### TASK DESCRIPTION:
Carry on the passage about expanding a business into foreign markets, starting right after its final sentence.

### EXTRACT TO READ:
────────

Third, assuming you don't have experience running a business in the market where you are expanding, it's important to visit in person and get a sense of the local culture and business ecosystem. If you do not visit frequently, you risk creating friction between your local team/partners and the headquarters. Nothing beats the first-hand experience of meeting locals and doing business on the ground.

For example, Sujay Tyle, founder of Balderton investment Frontier Car Group, is an extreme example of this. He visits every market where they operate every quarter, covering Nigeria, Pakistan, Turkey, Chile, Indonesia, and Mexico, plus HQ in Germany.

Once you allocate more resources, assign a budget per market, and visit in person, you have two options:

  1. Open a representative office
  2. Keep on relying on a service provider on the ground

Both approaches have merits; here you go the breakdown of pros and cons:

Double down different strategies:

Expansion strategy



Setting up a representative office

- Relatively inexpensive 

- In most countries, the entity can be converted to a foreign-owned business at a later point 

- You can start recruiting talent 

- In many countries, such a setup does not let you collect revenues 

- In some markets setting up such an entity is a bit complex and will take longer than the regular foreign-owned type of incorporation 

- You will need to manage a new entity, work permits, tax filing, accounting 

Relying on a service provider

- Less expensive 

- You do not need to deal with company formation compliance yet 

- You will be dealing with fewer service providers

- Less control as most work will be outsourced 

Dropbox case study

When Dropbox opened their office in Dublin their support team noticed how letting know users that they are based in "Europe" or "Dublin" would result in a noticeable warming. Dropbox was not another foreign company, they were "local."

────────

### DATA UNDER STUDY:
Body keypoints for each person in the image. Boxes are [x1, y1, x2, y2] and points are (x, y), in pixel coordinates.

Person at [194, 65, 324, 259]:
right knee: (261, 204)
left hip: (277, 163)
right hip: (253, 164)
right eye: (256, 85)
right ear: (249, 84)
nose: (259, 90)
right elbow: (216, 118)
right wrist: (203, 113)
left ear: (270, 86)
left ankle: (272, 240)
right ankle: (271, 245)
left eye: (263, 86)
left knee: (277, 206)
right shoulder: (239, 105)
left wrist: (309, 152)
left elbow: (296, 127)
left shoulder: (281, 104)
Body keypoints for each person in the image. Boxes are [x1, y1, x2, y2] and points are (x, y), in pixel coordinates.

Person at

────────

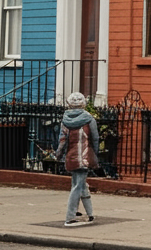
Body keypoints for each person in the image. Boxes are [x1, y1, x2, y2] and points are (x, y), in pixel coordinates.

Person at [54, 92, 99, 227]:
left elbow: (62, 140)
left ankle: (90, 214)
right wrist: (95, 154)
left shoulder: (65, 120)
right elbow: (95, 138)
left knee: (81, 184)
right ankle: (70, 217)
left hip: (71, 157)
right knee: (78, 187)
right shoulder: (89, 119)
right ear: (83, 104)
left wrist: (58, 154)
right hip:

────────

### RESULT OF THIS EXERCISE:
“We were a data-driven organization, and yet, we couldn't have run an experiment to find that out. We actually had to go there; you can't test or run an experiment for everything. That was an unexpected surprise that ended up driving a lot more growth than we had forecasted.”

Chen Li Wang, Head of Product and Business Operations at Dropbox

Whatever choice you make, the newly assigned resources must focus on localization to adapt your product to the local market's needs.

Amazon.cn case study

“So, as Amazon’s fourth international market, the company followed its pattern of employing non-Japanese leadership—but this created a bit of a problem. The lack of local leadership set Amazon’s efforts back, as local executives would have understood the nuances of the local market with their native experience, while the international executives Amazon went with could only rely on theory and their US e-commerce background.”

"Localizing your service isn’t about what you and I think, it’s about how the market thinks."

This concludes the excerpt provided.